### INSTRUCTION:
Find each line in the items below that contains the string "data" and copy it out in full. Matching is case-sensitive.

· · · · ·

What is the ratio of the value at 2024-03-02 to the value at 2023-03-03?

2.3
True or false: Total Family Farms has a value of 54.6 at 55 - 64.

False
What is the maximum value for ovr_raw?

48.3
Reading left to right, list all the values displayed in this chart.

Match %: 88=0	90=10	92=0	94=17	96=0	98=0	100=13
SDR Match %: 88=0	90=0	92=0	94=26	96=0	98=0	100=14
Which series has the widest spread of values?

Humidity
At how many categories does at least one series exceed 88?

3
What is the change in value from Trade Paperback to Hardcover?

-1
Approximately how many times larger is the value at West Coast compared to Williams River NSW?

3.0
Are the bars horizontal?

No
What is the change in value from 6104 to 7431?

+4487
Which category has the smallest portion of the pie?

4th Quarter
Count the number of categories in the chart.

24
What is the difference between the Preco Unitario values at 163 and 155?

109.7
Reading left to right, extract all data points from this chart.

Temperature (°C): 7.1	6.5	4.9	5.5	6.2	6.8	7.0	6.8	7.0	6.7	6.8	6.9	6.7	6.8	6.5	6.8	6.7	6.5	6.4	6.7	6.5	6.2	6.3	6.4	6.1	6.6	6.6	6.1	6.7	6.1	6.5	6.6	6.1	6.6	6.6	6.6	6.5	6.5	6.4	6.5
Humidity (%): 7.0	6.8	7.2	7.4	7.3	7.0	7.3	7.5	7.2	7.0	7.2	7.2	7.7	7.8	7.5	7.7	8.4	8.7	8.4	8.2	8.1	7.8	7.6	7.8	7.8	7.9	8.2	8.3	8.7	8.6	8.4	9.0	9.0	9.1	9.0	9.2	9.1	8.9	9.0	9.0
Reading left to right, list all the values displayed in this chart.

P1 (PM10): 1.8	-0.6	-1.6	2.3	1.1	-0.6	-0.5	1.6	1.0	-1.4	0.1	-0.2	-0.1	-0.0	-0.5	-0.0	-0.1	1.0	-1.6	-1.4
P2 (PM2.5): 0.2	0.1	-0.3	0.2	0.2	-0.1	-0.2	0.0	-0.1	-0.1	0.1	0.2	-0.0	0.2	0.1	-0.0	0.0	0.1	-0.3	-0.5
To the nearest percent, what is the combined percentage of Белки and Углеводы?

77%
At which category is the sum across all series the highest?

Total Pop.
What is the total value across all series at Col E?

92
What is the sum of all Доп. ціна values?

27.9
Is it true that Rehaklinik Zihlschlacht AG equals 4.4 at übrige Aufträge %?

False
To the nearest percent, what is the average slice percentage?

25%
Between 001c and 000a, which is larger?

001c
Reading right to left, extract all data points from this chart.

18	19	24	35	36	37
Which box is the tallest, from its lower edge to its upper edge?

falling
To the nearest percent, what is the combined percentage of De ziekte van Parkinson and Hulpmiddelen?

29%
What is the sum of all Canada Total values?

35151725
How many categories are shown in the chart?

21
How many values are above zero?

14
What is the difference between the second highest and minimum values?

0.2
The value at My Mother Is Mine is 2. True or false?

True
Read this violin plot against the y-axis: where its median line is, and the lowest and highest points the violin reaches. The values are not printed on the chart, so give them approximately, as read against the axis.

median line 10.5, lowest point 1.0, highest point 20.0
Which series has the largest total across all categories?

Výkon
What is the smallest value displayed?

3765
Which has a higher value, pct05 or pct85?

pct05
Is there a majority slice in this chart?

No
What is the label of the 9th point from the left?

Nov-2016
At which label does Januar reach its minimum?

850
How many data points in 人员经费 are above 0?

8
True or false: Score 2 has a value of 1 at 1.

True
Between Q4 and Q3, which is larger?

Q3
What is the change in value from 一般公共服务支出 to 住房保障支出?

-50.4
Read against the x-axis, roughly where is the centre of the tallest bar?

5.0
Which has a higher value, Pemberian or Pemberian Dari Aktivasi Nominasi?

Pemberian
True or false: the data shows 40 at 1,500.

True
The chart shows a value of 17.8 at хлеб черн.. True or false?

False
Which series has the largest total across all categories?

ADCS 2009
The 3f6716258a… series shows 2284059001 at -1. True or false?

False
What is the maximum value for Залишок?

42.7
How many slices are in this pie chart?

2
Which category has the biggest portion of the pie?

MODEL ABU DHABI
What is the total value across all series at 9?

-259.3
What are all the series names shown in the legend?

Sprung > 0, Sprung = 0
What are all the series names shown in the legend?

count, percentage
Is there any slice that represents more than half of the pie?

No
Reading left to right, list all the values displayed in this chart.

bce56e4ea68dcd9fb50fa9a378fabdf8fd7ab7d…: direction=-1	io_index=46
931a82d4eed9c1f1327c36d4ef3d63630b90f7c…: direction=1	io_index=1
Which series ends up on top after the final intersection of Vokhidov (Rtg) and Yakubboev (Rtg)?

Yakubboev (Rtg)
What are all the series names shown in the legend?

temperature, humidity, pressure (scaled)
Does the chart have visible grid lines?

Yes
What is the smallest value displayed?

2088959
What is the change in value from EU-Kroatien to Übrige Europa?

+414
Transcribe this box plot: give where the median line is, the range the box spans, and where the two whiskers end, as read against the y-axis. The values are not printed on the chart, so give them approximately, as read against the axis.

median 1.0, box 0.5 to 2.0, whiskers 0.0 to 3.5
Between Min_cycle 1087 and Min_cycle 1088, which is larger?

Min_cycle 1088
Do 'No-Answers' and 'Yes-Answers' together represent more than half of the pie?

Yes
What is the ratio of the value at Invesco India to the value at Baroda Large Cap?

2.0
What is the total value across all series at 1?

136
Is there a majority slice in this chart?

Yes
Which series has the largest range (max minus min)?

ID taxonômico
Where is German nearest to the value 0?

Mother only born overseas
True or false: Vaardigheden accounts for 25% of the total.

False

· · · · ·

### ANSWER TO THE EXERCISE:
Reading left to right, extract all data points from this chart.
Reading right to left, extract all data points from this chart.
How many data points in 人员经费 are above 0?
True or false: the data shows 40 at 1,500.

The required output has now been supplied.